» **WHAT YOU ARE ASKED TO DO**: Copy out every line of the records below word for word, leaving out the pictures.

» **INFORMATION**:
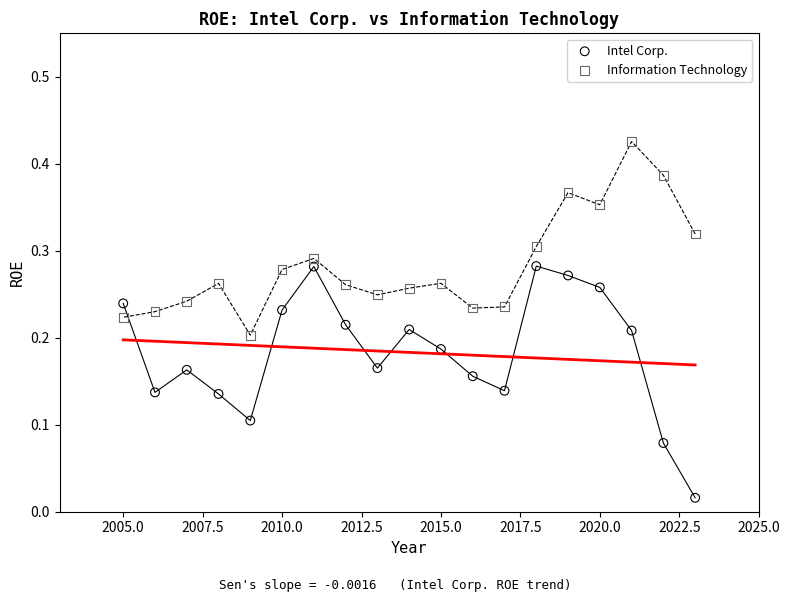

Across all data points, what is the range of X values (max minus min)?

18.0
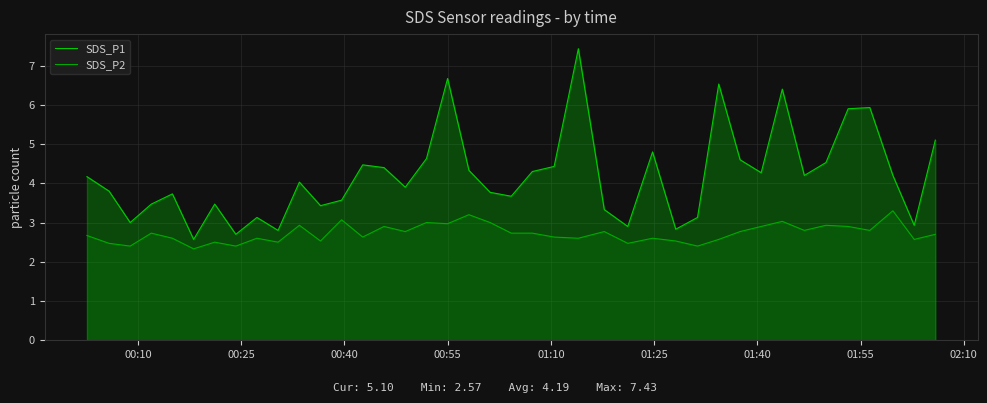

How many lines are shown in the chart?

2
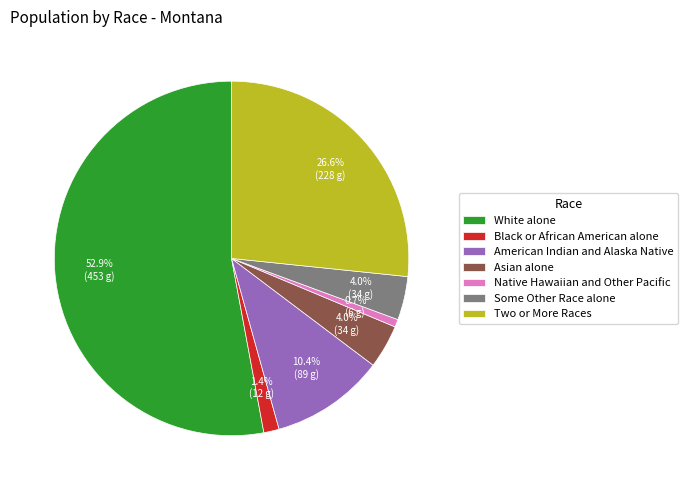

Which has a higher value, Two or More Races or Black or African American alone?

Two or More Races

» **WRITTEN SOLUTION**:
Across all data points, what is the range of X values (max minus min)?

18.0

How many lines are shown in the chart?

2

Which has a higher value, Two or More Races or Black or African American alone?

Two or More Races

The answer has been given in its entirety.